Cloud Computing Due Diligence

Here is a list of questions with sample answers to assist attorneys in meeting the duty of due diligence in choosing a Cloud Computing service.

No national standards have yet been set, but a number of state ethics boards have provided guidance. These questions are drawn from the Committee on Ethics and Practice Guidelines of the Iowa State Bar Association.
Ethics Opinion 11-01 Use of Software as a Service - Cloud Computing [PDF file]

Cloud Legal Ethics Q and A - Egnyte

The Egnyte HybridCloud stores your files online and synchronizes them to your computers and devices.

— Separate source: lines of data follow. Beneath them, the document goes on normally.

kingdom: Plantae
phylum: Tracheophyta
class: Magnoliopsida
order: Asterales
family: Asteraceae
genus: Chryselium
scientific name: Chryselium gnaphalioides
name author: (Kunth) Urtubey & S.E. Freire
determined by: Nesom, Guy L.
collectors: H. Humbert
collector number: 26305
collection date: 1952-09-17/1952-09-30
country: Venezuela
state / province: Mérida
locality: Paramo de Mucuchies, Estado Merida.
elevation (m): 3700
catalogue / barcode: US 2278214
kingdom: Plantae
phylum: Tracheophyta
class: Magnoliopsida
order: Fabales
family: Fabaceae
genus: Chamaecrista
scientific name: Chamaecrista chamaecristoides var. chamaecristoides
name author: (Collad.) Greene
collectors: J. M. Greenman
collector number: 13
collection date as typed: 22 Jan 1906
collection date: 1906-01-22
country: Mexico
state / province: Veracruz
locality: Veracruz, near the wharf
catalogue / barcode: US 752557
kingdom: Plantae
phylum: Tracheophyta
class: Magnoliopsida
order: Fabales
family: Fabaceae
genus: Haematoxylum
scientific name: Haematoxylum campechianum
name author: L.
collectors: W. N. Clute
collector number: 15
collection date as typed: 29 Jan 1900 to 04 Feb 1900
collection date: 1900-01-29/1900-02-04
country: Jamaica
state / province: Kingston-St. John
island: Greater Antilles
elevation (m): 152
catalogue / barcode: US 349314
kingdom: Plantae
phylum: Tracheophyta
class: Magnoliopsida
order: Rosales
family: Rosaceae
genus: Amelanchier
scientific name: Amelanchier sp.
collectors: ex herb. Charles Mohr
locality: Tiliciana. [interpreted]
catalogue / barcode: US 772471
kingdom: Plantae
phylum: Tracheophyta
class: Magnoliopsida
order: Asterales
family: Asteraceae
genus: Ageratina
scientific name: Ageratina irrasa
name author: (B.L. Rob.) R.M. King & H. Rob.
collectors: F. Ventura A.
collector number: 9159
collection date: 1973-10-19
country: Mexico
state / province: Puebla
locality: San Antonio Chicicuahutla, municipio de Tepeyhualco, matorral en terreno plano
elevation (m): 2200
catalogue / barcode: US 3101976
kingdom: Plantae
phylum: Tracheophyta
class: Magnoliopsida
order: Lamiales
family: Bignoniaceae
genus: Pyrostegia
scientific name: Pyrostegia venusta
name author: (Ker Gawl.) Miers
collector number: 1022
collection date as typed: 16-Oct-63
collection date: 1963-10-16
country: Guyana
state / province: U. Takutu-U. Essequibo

  1. Will I have unrestricted access to the stored data?
    Yes. You have direct, secure access to files from each computer and device logged into Egnyte.
  2. Have I stored the data elsewhere so that if access to my data is denied I can acquire the data via another source?
    Yes. All of your files are synchronized continually to one or more hard drives in your office and optionally to laptops and local offsite location.
  3. Is the company that will be storing my data a solid company with a good operating record?
    Yes. Egnyte, Inc. has over one million users and recently received a major investment from Google Ventures. It is a Better Business Bureau accredited business with an A+ rating.
  4. Is their service recommended by others in the field?
    Yes. Egnyte has received excellent reviews in computer publications. For example, PC Magazine classed Egnyte as "Highly Rated."
  5. In what country and state are they located and do business?
    In Silicon Valley, directly adjacent to Google in Mountain View, California, USA.
  6. Does their end user’s licensing agreement (EULA) contain legal restrictions regarding their responsibility or liability, choice of law or forum, or limitation on damages?
    Yes. The Egnyte Terms of Service state that you are solely responsible "for your activities in using the Egnyte services including the activities of you employees, contractors and all parties that you allow to have access to Egnyte" and "for the contents, modification, management and/or deletion of any and all files and data used by you." They contain disclaimers of liability typical for software EULAs, such as disclaiming consequential damages, etc., except as permitted by state law and limiting liability to the amount received from you.
  7. Does their EULA grant them proprietary or user rights over my data?
    No. Egnyte has no rights to the data and files you store, other than typical rights to use your contact information to bill you and contact you regarding your account.
  8. What is the cost of the service and how is it paid?
    The cost is $24.99/mo. for 150GB and up to 5 users; $44.99/mo. for 1,000GB and up to 10 users; and additional pricing for add-on services and an Enterprise plan.
  9. What happens in the event of nonpayment?
    Egnyte will notify you and allow at least seven days of access to the Egnyte Cloud. Since your data ordinarily is synchronized to a normal folder on a PC hard drive, you are at no risk of losing your data.
  10. In the event of a financial default, will I lose access to the data?
    No, assuming you use the synchronization feature to keep copies on a local hard drive.
  11. Do the data become the property of the company or is the data destroyed?
    No. The data is deleted from the Egnyte servers within seven days if the agreement terminates.
  12. How do I terminate the relationship with the company?
    You notify the company. Contact information is posted on their Website.
  13. What type of notice does the EULA require?
    The EULA does not specify any particular type of notice.
  14. How do I retrieve my data?
    You already have your data synchronized on a PC hard drive, so you need take no action to retrieve it.
  15. Does the company retain copies?
    No. Data are deleted within seven days after termination.
  16. Are passwords required to access the program that contains my data?
    Yes, of course. You may set rules requiring reasonably strong or very strong passwords.
  17. Who has access to the passwords?
    Egnyte has the ability to reset passwords upon request through a standard password reset procedure requiring that you receive and respond to an Email sent to your account's Email address.
  18. Will the public have access to my data?
    No. All data is encrypted at rest on Egnyte's geo-redundant RAID servers.
  19. If I allow non-clients access to a portion of the data will they have access to other data that I want protected?
    No. Egnyte give you a highly secure method of granting and denying access rights on a user-by-user and folder-by-folder basis.
  20. Will I have the ability to encrypt certain data using higher level encryption tools of my choosing?
    All data is encrypted in transmission by 256bit encryption and encrypted at rest on the Egnyte servers by 448bit encryption. These levels far, far exceed the strength of encryption used by the banking system. You may additionally encrypt and decrypte your files with any technology of your choosing.